Pierre zog seine Mütze ehrerbietig ab, trat näher, und beugte sich in die Oeffnung vor, so daß er das äußere Licht vor seinen Augen ausschloß.

»Vater!« sagte er, erstaunt zurücktretend, »dort ist wahrlich noch eine dritte, obgleich ich sie übersah, als wir in dem Innern waren.«

»Dies muß untersucht werden! das Verbrechen mag größer sein, als wir geglaubt haben.«

Die Knechte des Klosters und Pierre, dessen lange Dienste ihn mit den Klosterbewohnern vertraut gemacht hatten, traten jetzt in das Gebäude, während die draußen den Ausgang ungeduldig erwarteten. Ein Schrei im Innern bereitete die letztern auf einen neuen Schreckensgegenstand vor, als Pierre und seine Gefährten rasch wieder erschienen und einen Lebenden in die offene Luft herausschleppten. Als er an das Licht kam, sahen die, welche ihn kannten, die sanfte Miene, die demüthige Haltung und den unbehaglichen, mißtrauischen Blick Balthasar's.

Das erste Gefühl der Zuschauer war das unverhaltenen Erstaunens; aber düsterer Verdacht folgte. Der Freiherr, die zwei Genueser, der Geistliche – Alle waren Zeugen des Vorfalls auf dem großen Platze zu Vevay gewesen. Die Person des Scharfrichters war ihnen auf der Seefahrt und bei dem eben erwähnten Vorfall so bekannt geworden, daß hinsichtlich seiner Identität nicht der geringste Zweifel entstehen konnte, und wenn man die Begebnisse des Morgens daran knüpfte, konnte man über die Ursache des Mordes nicht mehr sehr ungewiß sein.

Wir wollen uns nicht mit den Einzelnheiten der Untersuchung aufhalten. Sie war kurz, bedachtsam, und hatte den Charakter einer blos der Form wegen eingeleiteten Sicherstellung der Thatsachen, da in Bezug auf diese kein Zweifel obwalten konnte.

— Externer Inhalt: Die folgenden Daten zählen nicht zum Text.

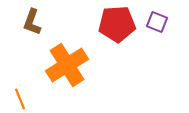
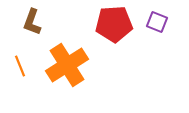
red pentagon: moved 3 px left
orange line: moved 33 px up
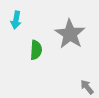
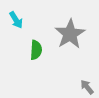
cyan arrow: rotated 42 degrees counterclockwise
gray star: rotated 8 degrees clockwise
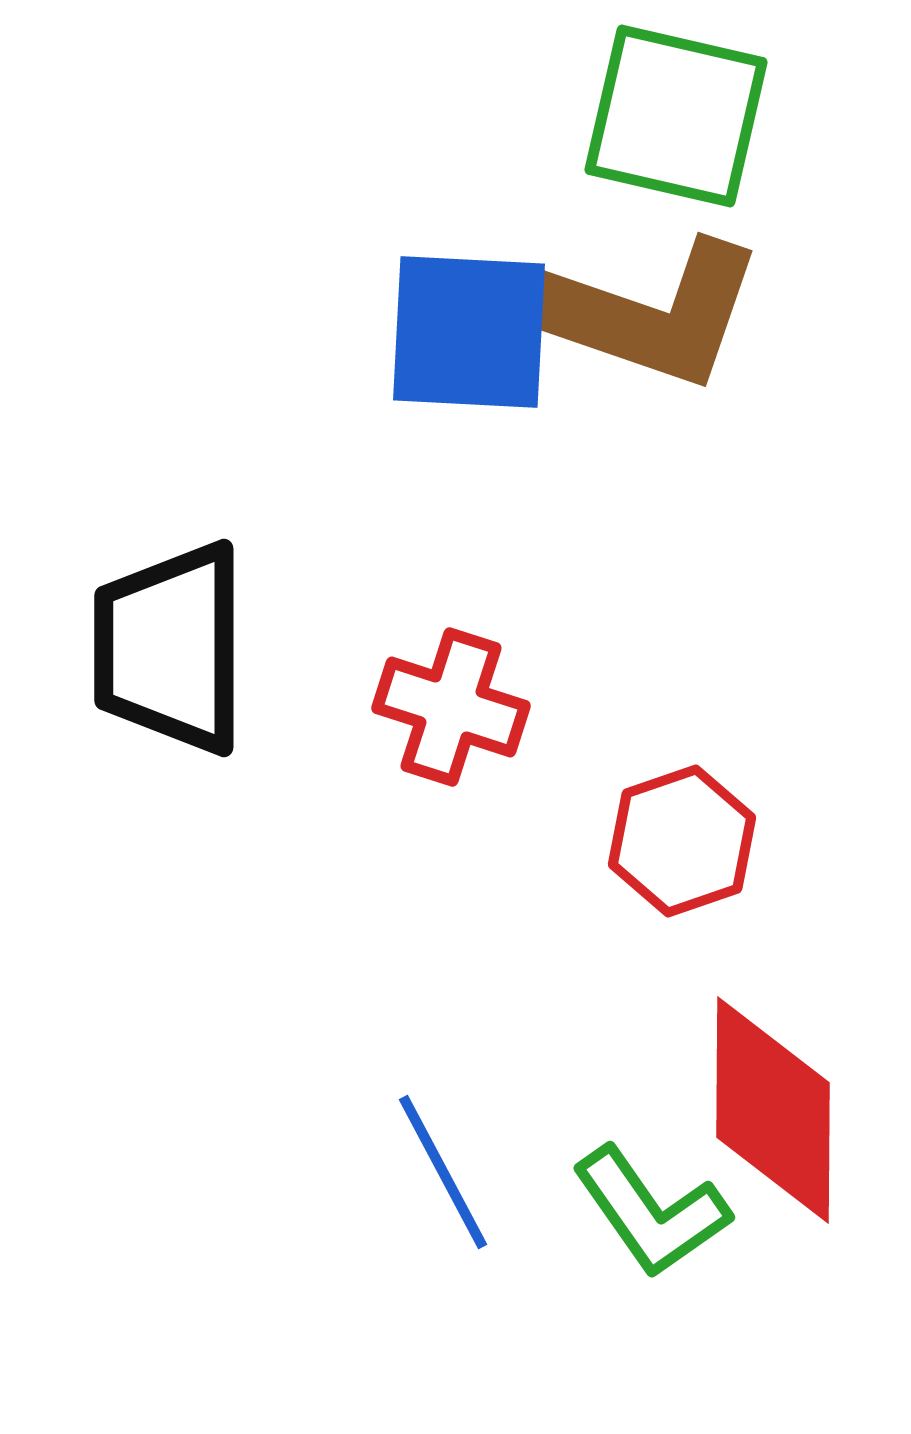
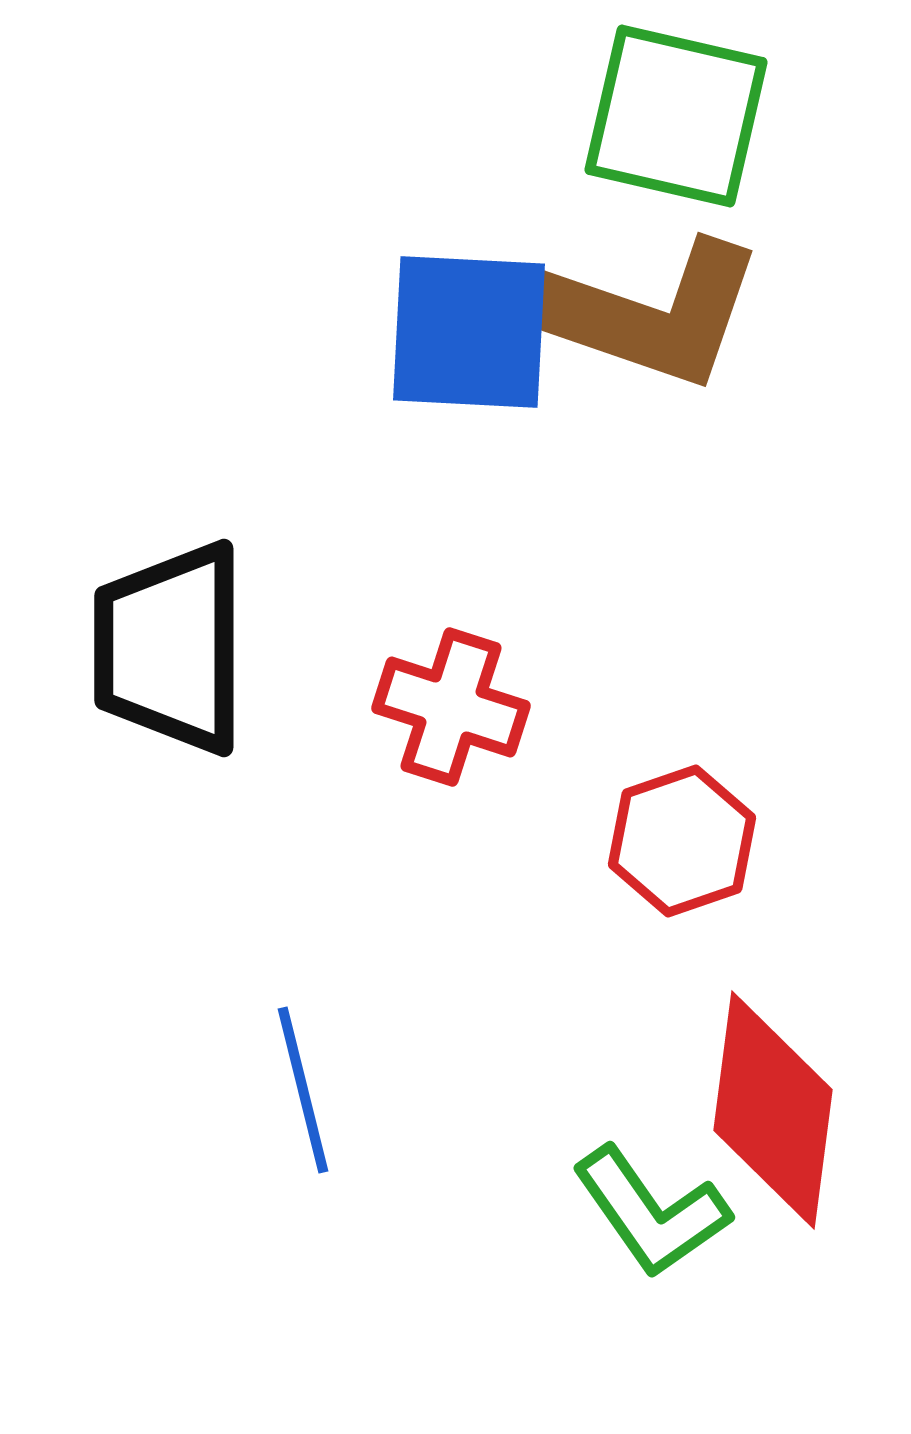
red diamond: rotated 7 degrees clockwise
blue line: moved 140 px left, 82 px up; rotated 14 degrees clockwise
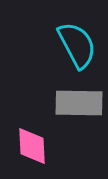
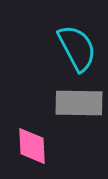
cyan semicircle: moved 3 px down
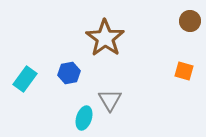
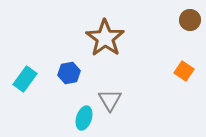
brown circle: moved 1 px up
orange square: rotated 18 degrees clockwise
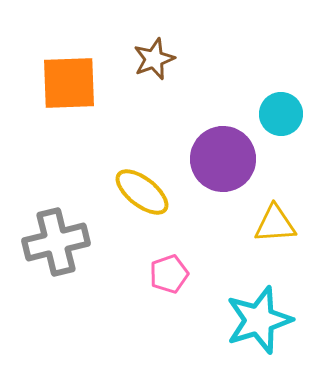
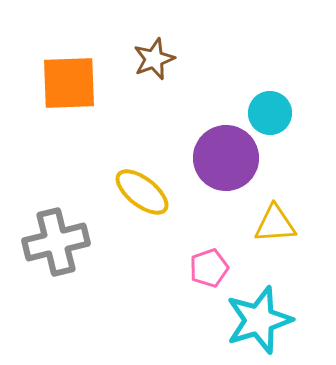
cyan circle: moved 11 px left, 1 px up
purple circle: moved 3 px right, 1 px up
pink pentagon: moved 40 px right, 6 px up
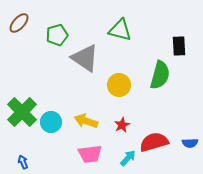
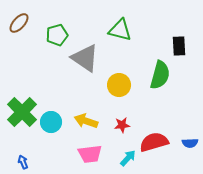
red star: rotated 21 degrees clockwise
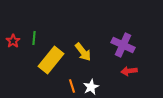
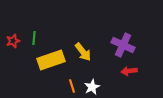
red star: rotated 16 degrees clockwise
yellow rectangle: rotated 32 degrees clockwise
white star: moved 1 px right
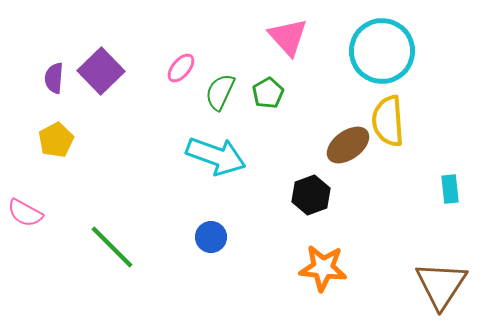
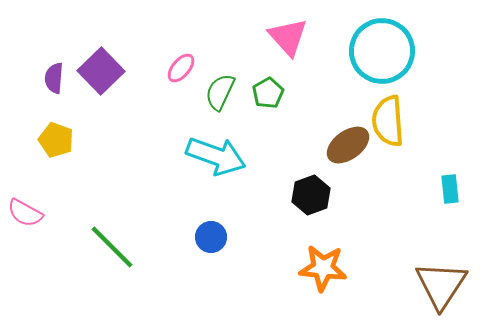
yellow pentagon: rotated 24 degrees counterclockwise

Als sie geschlossen war, bestiegen die zwei Edeln ihre Maulthiere. Vater Xavier schritt voran, und die ganze Gesellschaft zog, Balthasar als Gefangenen mit sich führend, der Höhe des Passes entgegen, die Leiche des Jacques Colis da, wo so viele menschliche Körper von ihm sich in Luft auflösten, ihrer letzten Ruhe überlassend, bis die, welche im Leben Theilnahme für ihn gefühlt hatten, es geeignet fänden, seine Ueberreste zurückzufordern.

Der Aufsteig zwischen der Zuflucht und dem Gipfel des St. Bernhard ist bei weitem beschwerlicher als an einem andern Theile des Weges. Das Ende des Klosters, über dem nördlichen Scheitel des Passes hängend und einer Masse des eisenfarbenen und düstern Felsen gleichend, welcher der ganzen Gegend ein so wildes und unwirthliches Ansehen gibt, wurde bald sichtbar. Die letzte Anhöhe war so steil, daß sie eine Art von Treppe bildete, welche die ächzenden Maulthiere mit Noth erstiegen. Als diese Mühe überstanden war, befand man sich auf dem höchsten Punkte des Passes. Die nächste Minute führte sie an das Thor des Klosters.